■ **任务要求 1**: 抄录下方关于中国当代文学文化渊源的节选文本中从“第一是以儒、道、佛为核心的中”到“中国当代文学的影响是深远的。”的部分。

■ **节选文本**:
┄┄┄┄┄┄┄┄┄┄
第一是以儒、道、佛为核心的中华文化。儒家的仁爱、忠君爱国、君君臣臣父父子子、经国济世、文以载道的思想,佛家的世事无常、人生如梦、一切皆空的虚无主义、悲观主义、宿命论思想,道家的无为和与世无争的思想,都对中国当代文学产生了深刻影响。例如文革前27年文学中的爱国主义、民族主义、爱党爱国、为人民服务,尊老爱幼的思想,都与儒家思想有密切关系。新时期文学对中华文化精神的体现更为明显:轰动一时的《棋王》对人物的描写,将对中国的古典哲学、道禅精神的领悟灌注到人物形象之中。《小鲍庄》中的仁义思想,“寻根文学”对中华文化的追寻亦很突出。当代台港文学,也一直渗透着中华文化精神,香港梁锡华的《香港大学生生活》呈现了世界各国众多文化思想,是文化小说,但他独尊儒家,提倡对旧儒家旧道家有所批判的新儒家思想及新道家思想。《香》的姐妹篇《独立苍茫》则流露了生命无常的佛家思想。台湾的现代诗人,在70年代回归传统后,亦普遍接受了儒、佛、道思想,特别是佛家思想,如周梦蝶、余光中、洛夫等即如此。台湾不少作家笔下的人物,年青的时候信仰儒家,讲求经国济世;中年仕途与事业受到挫折,就讲求道家,归隐乡里、田园;到了晚年,仕途无望,便信仰佛家。白先勇的小说《游园惊梦》中的钱将军,《国葬》中的刘行奇,《思旧赋》中的李将军,《梁父吟》中的朴公,都不同程度地经历了信奉儒、道、佛三个阶段。可见,中华文化对中国当代文学的影响是深远的。
第二个方面是以马列主义和毛泽东思想为核心的无产阶级文化。无产阶级文学观念认为,文艺是社会现实的“反映”,文艺从属政治,必须为工农兵服务;主张文学家投身工农兵群众中去改造自己的世界观,作家应采用革命现实主义和革命浪漫主义相结合的方法,以塑造英雄人物为根本任务;提倡文学走大众化、民族化的道路。文革前27年的中国当代文学,深受无产阶级文化思想的影响,特别是它的反映论和阶级斗争论的影响。这种影响使中国当代文学在文革时期走向了极端,文学成了少数野心家篡党夺权的工具。新时期,文艺界对马克思主义文艺理论特别是毛泽东文艺思想进行了再认识,虽然批判了过去的“从属论”、“工具论”思想,但是1979年第四次文代会仍然提出了文艺为人民服务、为社会主义服务、在四化建设服务的口号和改善与加强党对文艺界的领导问题。新时期的作家,很多人仍然坚持马克思主义的文艺思想,(如林默涵、刘白羽等),用马克思主义和毛泽东的文学思想来指导创作(如姚雪垠、欧阳山等)。就是那些被视为离经叛道的作家如王蒙,其艺术思想吸取了许多西方的东西,但其内容仍有许多马克思主义的思想。有许多在国内某些人看来是右派作家的,但在海外却被看作左派作家,就是因为他们的作品同时渗透着马克思主义和毛泽东文艺思想以及西方文化思想,而被人们从不同角度观察的缘故。
┄┄┄┄┄┄┄┄┄┄
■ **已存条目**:
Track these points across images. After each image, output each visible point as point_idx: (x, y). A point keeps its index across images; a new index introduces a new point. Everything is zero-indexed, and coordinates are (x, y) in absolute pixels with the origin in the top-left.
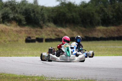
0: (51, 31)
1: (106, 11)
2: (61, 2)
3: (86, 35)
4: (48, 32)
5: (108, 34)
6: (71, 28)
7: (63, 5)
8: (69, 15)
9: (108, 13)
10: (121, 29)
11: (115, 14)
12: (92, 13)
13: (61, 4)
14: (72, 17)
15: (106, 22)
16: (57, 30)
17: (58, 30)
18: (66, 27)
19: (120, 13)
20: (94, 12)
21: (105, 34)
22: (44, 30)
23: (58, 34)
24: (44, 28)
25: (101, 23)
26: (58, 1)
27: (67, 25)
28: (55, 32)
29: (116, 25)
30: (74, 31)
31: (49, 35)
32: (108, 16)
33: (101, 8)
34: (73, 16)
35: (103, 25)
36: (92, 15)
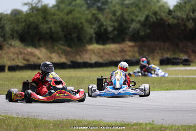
┄┄┄┄┄┄┄┄┄┄
■ **任务要求 2**: 逐字复述上方记录,从记录开头一直到包含“35: (103, 25)”的那一行,首尾两行都要包括。答案中略去图片。

■ **参考解答 1**:
第一是以儒、道、佛为核心的中华文化。儒家的仁爱、忠君爱国、君君臣臣父父子子、经国济世、文以载道的思想,佛家的世事无常、人生如梦、一切皆空的虚无主义、悲观主义、宿命论思想,道家的无为和与世无争的思想,都对中国当代文学产生了深刻影响。例如文革前27年文学中的爱国主义、民族主义、爱党爱国、为人民服务,尊老爱幼的思想,都与儒家思想有密切关系。新时期文学对中华文化精神的体现更为明显:轰动一时的《棋王》对人物的描写,将对中国的古典哲学、道禅精神的领悟灌注到人物形象之中。《小鲍庄》中的仁义思想,“寻根文学”对中华文化的追寻亦很突出。当代台港文学,也一直渗透着中华文化精神,香港梁锡华的《香港大学生生活》呈现了世界各国众多文化思想,是文化小说,但他独尊儒家,提倡对旧儒家旧道家有所批判的新儒家思想及新道家思想。《香》的姐妹篇《独立苍茫》则流露了生命无常的佛家思想。台湾的现代诗人,在70年代回归传统后,亦普遍接受了儒、佛、道思想,特别是佛家思想,如周梦蝶、余光中、洛夫等即如此。台湾不少作家笔下的人物,年青的时候信仰儒家,讲求经国济世;中年仕途与事业受到挫折,就讲求道家,归隐乡里、田园;到了晚年,仕途无望,便信仰佛家。白先勇的小说《游园惊梦》中的钱将军,《国葬》中的刘行奇,《思旧赋》中的李将军,《梁父吟》中的朴公,都不同程度地经历了信奉儒、道、佛三个阶段。可见,中华文化对中国当代文学的影响是深远的。

■ **参考解答 2**:
Track these points across images. After each image, output each visible point as point_idx: (x, y). A point keeps its index across images; a new index introduces a new point. Everything is zero-indexed, and coordinates are (x, y) in absolute pixels with the origin in the top-left.
0: (51, 31)
1: (106, 11)
2: (61, 2)
3: (86, 35)
4: (48, 32)
5: (108, 34)
6: (71, 28)
7: (63, 5)
8: (69, 15)
9: (108, 13)
10: (121, 29)
11: (115, 14)
12: (92, 13)
13: (61, 4)
14: (72, 17)
15: (106, 22)
16: (57, 30)
17: (58, 30)
18: (66, 27)
19: (120, 13)
20: (94, 12)
21: (105, 34)
22: (44, 30)
23: (58, 34)
24: (44, 28)
25: (101, 23)
26: (58, 1)
27: (67, 25)
28: (55, 32)
29: (116, 25)
30: (74, 31)
31: (49, 35)
32: (108, 16)
33: (101, 8)
34: (73, 16)
35: (103, 25)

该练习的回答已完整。